Num domingo gordo de Carnaval, no dia 12 de fevereiro de 1899, assim se manifestava “O Abelhudo” (uma espécie de folha satírica dos costumes e política sanluisense): “ Hoje é [...] o grande dia destinado á folia, á ratice, á patuscada; - é o inolvidável dia do celebre e burlesco – você me conhece ? – o impagável dia em que devemos esquecer tudo quando ha de grave, triste e sério n’este mundo de miserias, e nos lembrar somente das brejeirices, das momices, dos cantos alegres, das danças patuscas, de tudo em summa quanto possa divertir a humanidade.”
O trecho acima citado demonstra que nesse último ano do século XIX, já na República, o entrudo era ainda uma das principais formas de diversão no Carnaval de São Luís, e significava na verdade, a própria concepção de Carnaval, a forma em voga de se brincar o Carnaval, ou seja, “entrudo” era sinônimo de Carnaval, assim como em outras províncias do Brasil.
A origem do Carnaval no Brasil colonial se dá com o entrudo que consistia em uma série de variadas brincadeiras e folguedos que saiam pelas principais ruas das cidades, onde participavam desde escravos, libertos, ex-escravos, pessoas do povo, onde os foliões andavam mascarados e fantasiados pelas ruas, munidos de bisnagas e limões de ceras, carregados de líquidos e água de cheiro, jogando uns nos outros na maior “algazarra” e se realizava quarenta dias que antecedia a páscoa.
O dia do célebre e burlesco “você me conhece?”, ressaltado pelo cronista de “O Abelhudo”, era quando o folião mascarado, com voz de falsete, indagava os passantes nas ruas sobre sua identidade, porém, geralmente essa pergunta, era um prelúdio a insultos, troças, jatos de águas e limões de cera na cara, era o momento da vingança dos desafetos e vizinhos indesejados.
O comércio local, também aproveitava o período da folia momesca para faturar. Os jornais estão repleto de anúncios, oferecendo um sortido e variado estoque de produtos típicos do Carnaval. “Viva o Carnaval!... Mascaras de papelão, typos de bichos, luvas de diversas qualidades e tamanhos, Mascara de setim...Narizes de papelão e cêra...Barbas, bigodes e cabeleiras.

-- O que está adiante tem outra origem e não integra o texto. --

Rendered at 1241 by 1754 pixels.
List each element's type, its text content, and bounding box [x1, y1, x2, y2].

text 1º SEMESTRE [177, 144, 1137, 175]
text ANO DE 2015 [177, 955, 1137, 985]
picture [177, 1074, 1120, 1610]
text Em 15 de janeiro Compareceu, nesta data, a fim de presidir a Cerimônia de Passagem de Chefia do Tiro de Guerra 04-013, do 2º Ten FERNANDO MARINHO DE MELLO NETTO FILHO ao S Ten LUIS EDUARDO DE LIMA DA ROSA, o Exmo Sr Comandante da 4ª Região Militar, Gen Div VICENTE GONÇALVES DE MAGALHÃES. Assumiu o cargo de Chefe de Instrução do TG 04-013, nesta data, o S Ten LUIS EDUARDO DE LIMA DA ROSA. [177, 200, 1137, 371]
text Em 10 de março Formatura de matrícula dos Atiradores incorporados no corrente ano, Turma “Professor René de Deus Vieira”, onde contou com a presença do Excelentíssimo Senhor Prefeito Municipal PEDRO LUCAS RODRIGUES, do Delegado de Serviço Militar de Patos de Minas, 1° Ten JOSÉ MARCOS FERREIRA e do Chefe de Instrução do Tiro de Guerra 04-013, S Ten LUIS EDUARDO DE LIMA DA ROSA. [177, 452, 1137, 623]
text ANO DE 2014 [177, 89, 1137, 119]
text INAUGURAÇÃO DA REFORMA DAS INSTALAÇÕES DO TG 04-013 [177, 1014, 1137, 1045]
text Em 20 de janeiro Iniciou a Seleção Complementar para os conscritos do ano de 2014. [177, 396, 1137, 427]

Meias para homem e mulher branca e de côres... E tudo mais o que se possa desejar para o carnaval. Também receberam um completo sortimento de bisnagas e o magnifico pó de prata e ouro para o entrudo”. Assim anunciava no início dos anos de 1880, o seu Bazar Carnavalesco no Jornal Pacotilha o estabelecimento NEVES, PINHEIRO & C., localizado à Rua do Sol.

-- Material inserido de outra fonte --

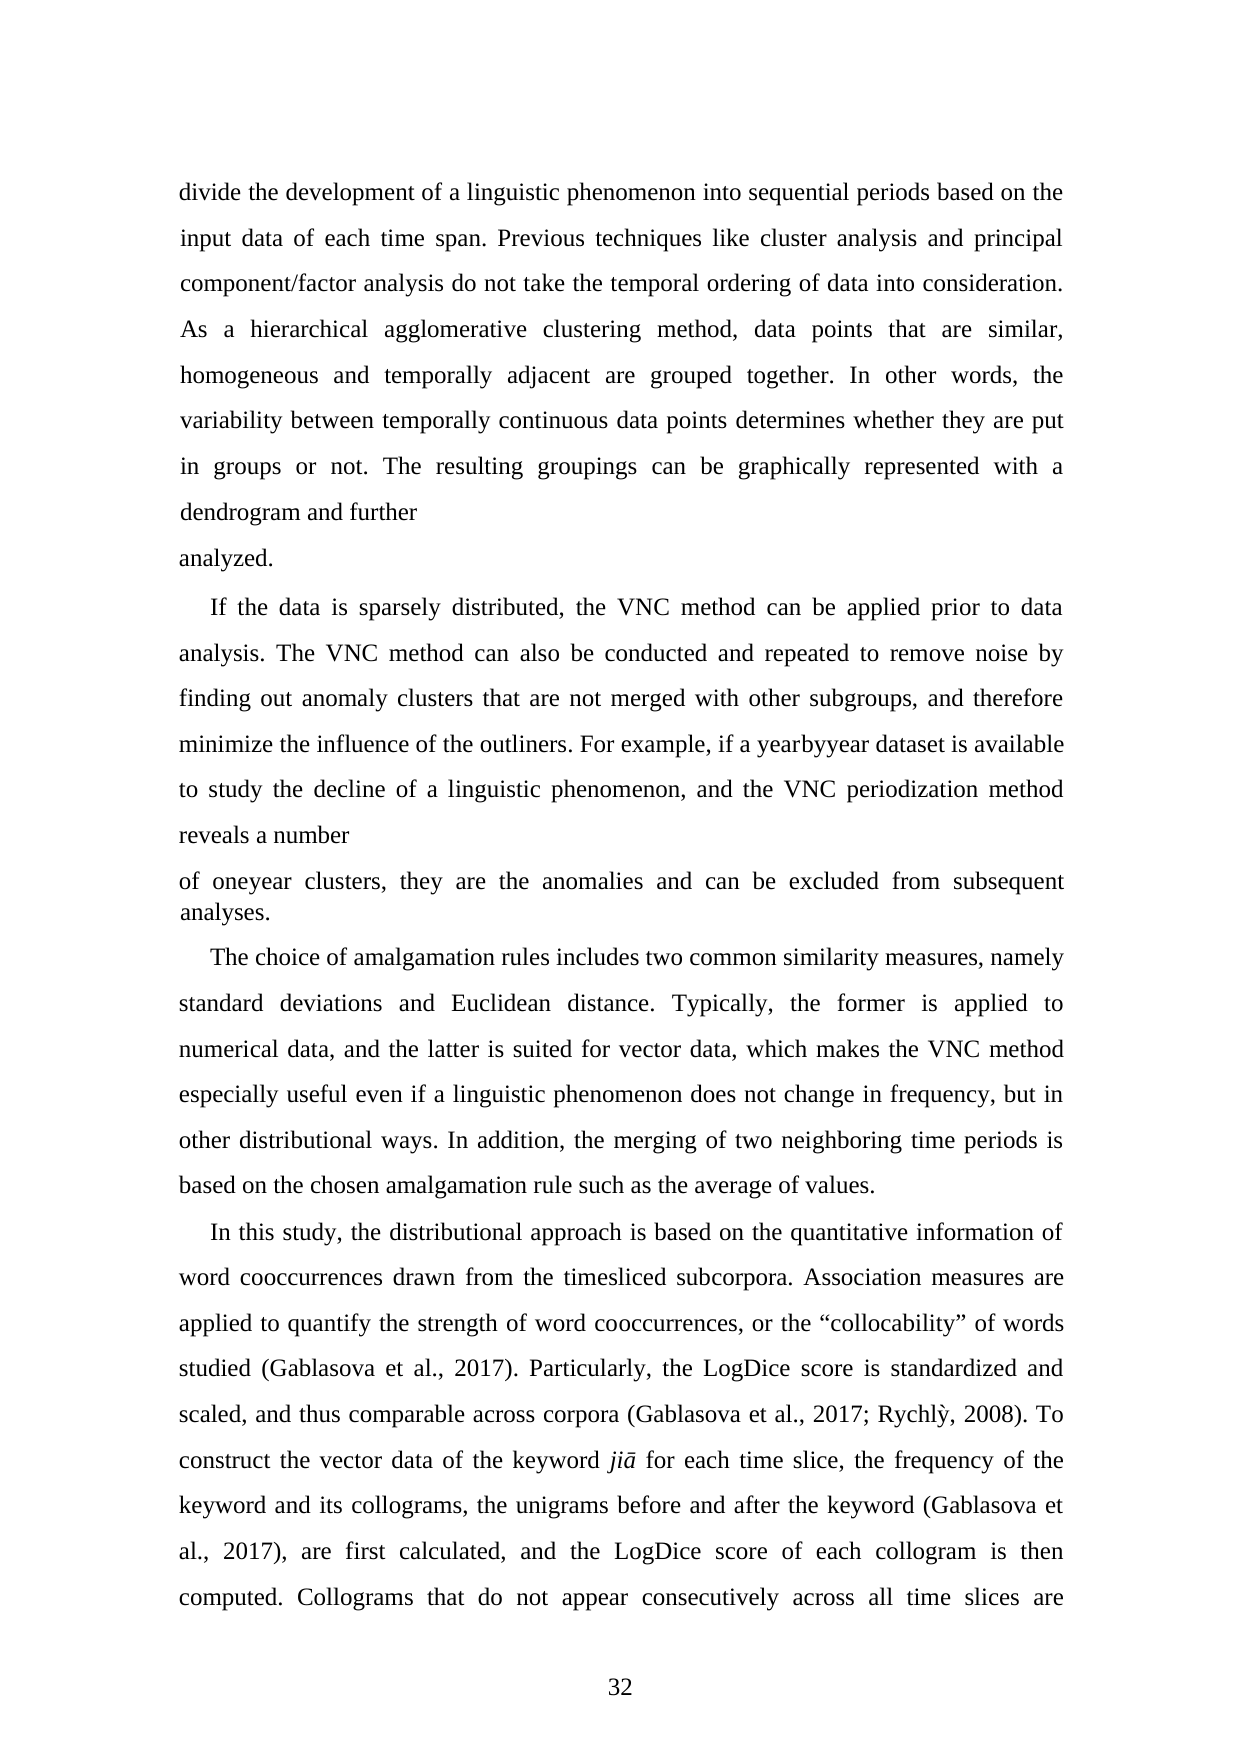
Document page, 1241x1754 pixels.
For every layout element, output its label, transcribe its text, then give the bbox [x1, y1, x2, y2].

Além do entrudo e do Carnaval de rua como já mencionamos, já se fazia presente na São Luís do final do século XIX a existência também de um outro modelo de Carnaval, com um perfil mais elitista, mais aos moldes dos carnavais veneziano e parisiense; dos préstitos - a exemplo dos “Arautos de Momo”-, dos bailes de máscaras, do corso, do zé-pereira, das batalhas de flores e das sociedades carnavalescas – como a “Mephistopheles” - responsáveis pela organização desses eventos e brincadeiras.
Observa-se a partir daí a apropriação do Carnaval pelas elites, o surgimento do dito Carnaval “civilizado”, que agora estava “longe” das ruas, “desorganização” e permissividade do entrudo, mas mesmo quando ocupava as ruas, largos e praças, o fazia com “organização”, “critérios” o “horários”, cheios de regras de urbanidade e civilidade, eis aí o novo sentido do Carnaval em São Luís e também nas principais cidades do Brasil nessa virada de século. Quanto ao entrudo, passou então, a ser mal visto pelas classes abastadas, sendo a partir daí, marginalizado e criminalizado pela polícia e autoridades.